## WHAT TO PRODUCE
Can you quote each of the following lines word for word, without changing anything?

[Page-level text extractions]
******************************

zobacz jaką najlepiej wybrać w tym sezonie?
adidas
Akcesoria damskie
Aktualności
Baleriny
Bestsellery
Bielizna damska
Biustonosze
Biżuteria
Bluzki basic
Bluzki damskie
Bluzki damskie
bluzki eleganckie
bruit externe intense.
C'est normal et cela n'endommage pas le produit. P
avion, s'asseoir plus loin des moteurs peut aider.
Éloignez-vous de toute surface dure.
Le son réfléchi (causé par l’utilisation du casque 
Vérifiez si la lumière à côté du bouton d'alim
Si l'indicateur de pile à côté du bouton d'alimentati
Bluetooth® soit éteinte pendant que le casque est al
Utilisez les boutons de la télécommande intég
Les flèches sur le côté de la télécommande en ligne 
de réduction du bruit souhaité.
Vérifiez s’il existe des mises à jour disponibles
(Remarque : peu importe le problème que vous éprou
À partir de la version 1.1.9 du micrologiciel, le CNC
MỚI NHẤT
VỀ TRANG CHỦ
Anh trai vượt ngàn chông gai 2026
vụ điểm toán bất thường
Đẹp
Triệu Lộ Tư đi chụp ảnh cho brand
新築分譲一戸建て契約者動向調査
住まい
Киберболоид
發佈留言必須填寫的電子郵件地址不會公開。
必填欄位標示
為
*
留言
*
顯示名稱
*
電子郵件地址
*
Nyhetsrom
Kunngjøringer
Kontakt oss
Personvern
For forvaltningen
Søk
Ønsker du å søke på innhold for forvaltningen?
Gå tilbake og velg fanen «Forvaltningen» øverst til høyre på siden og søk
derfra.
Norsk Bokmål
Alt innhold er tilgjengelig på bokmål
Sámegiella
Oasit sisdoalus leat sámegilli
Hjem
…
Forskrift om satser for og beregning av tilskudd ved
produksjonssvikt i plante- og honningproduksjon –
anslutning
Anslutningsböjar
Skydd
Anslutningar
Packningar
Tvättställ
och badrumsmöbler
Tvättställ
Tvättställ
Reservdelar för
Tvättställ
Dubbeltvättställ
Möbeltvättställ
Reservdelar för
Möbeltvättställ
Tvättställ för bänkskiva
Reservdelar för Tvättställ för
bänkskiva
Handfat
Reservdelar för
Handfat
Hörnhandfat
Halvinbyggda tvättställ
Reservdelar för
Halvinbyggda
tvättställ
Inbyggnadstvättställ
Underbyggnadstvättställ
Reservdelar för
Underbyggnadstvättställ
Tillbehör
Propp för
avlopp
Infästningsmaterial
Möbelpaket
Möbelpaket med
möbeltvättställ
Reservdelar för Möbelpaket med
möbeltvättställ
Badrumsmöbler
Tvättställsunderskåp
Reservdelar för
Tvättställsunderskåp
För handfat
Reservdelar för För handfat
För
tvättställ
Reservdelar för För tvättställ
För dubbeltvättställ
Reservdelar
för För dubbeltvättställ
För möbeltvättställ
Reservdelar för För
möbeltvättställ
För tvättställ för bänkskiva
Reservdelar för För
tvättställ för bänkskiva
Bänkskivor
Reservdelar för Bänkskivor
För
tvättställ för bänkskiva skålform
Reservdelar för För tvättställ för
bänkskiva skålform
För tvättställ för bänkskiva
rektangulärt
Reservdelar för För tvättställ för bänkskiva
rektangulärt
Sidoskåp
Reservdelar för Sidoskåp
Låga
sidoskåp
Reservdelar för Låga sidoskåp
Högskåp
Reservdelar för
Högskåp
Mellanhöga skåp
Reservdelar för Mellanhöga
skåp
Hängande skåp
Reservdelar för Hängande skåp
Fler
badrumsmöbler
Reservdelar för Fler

******************************

## RESULT
zobacz jaką najlepiej wybrać w tym sezonie?
adidas
Akcesoria damskie
Aktualności
Baleriny
Bestsellery
Bielizna damska
Biustonosze
Biżuteria
Bluzki basic
Bluzki damskie
Bluzki damskie
bluzki eleganckie
bruit externe intense.
C'est normal et cela n'endommage pas le produit. P
avion, s'asseoir plus loin des moteurs peut aider.
Éloignez-vous de toute surface dure.
Le son réfléchi (causé par l’utilisation du casque 
Vérifiez si la lumière à côté du bouton d'alim
Si l'indicateur de pile à côté du bouton d'alimentati
Bluetooth® soit éteinte pendant que le casque est al
Utilisez les boutons de la télécommande intég
Les flèches sur le côté de la télécommande en ligne 
de réduction du bruit souhaité.
Vérifiez s’il existe des mises à jour disponibles
(Remarque : peu importe le problème que vous éprou
À partir de la version 1.1.9 du micrologiciel, le CNC
MỚI NHẤT
VỀ TRANG CHỦ
Anh trai vượt ngàn chông gai 2026
vụ điểm toán bất thường
Đẹp
Triệu Lộ Tư đi chụp ảnh cho brand
新築分譲一戸建て契約者動向調査
住まい
Киберболоид
發佈留言必須填寫的電子郵件地址不會公開。
必填欄位標示
為
*
留言
*
顯示名稱
*
電子郵件地址
*
Nyhetsrom
Kunngjøringer
Kontakt oss
Personvern
For forvaltningen
Søk
Ønsker du å søke på innhold for forvaltningen?
Gå tilbake og velg fanen «Forvaltningen» øverst til høyre på siden og søk
derfra.
Norsk Bokmål
Alt innhold er tilgjengelig på bokmål
Sámegiella
Oasit sisdoalus leat sámegilli
Hjem
…
Forskrift om satser for og beregning av tilskudd ved
produksjonssvikt i plante- og honningproduksjon –
anslutning
Anslutningsböjar
Skydd
Anslutningar
Packningar
Tvättställ
och badrumsmöbler
Tvättställ
Tvättställ
Reservdelar för
Tvättställ
Dubbeltvättställ
Möbeltvättställ
Reservdelar för
Möbeltvättställ
Tvättställ för bänkskiva
Reservdelar för Tvättställ för
bänkskiva
Handfat
Reservdelar för
Handfat
Hörnhandfat
Halvinbyggda tvättställ
Reservdelar för
Halvinbyggda
tvättställ
Inbyggnadstvättställ
Underbyggnadstvättställ
Reservdelar för
Underbyggnadstvättställ
Tillbehör
Propp för
avlopp
Infästningsmaterial
Möbelpaket
Möbelpaket med
möbeltvättställ
Reservdelar för Möbelpaket med
möbeltvättställ
Badrumsmöbler
Tvättställsunderskåp
Reservdelar för
Tvättställsunderskåp
För handfat
Reservdelar för För handfat
För
tvättställ
Reservdelar för För tvättställ
För dubbeltvättställ
Reservdelar
för För dubbeltvättställ
För möbeltvättställ
Reservdelar för För
möbeltvättställ
För tvättställ för bänkskiva
Reservdelar för För
tvättställ för bänkskiva
Bänkskivor
Reservdelar för Bänkskivor
För
tvättställ för bänkskiva skålform
Reservdelar för För tvättställ för
bänkskiva skålform
För tvättställ för bänkskiva
rektangulärt
Reservdelar för För tvättställ för bänkskiva
rektangulärt
Sidoskåp
Reservdelar för Sidoskåp
Låga
sidoskåp
Reservdelar för Låga sidoskåp
Högskåp
Reservdelar för
Högskåp
Mellanhöga skåp
Reservdelar för Mellanhöga
skåp
Hängande skåp
Reservdelar för Hängande skåp
Fler
badrumsmöbler
Reservdelar för Fler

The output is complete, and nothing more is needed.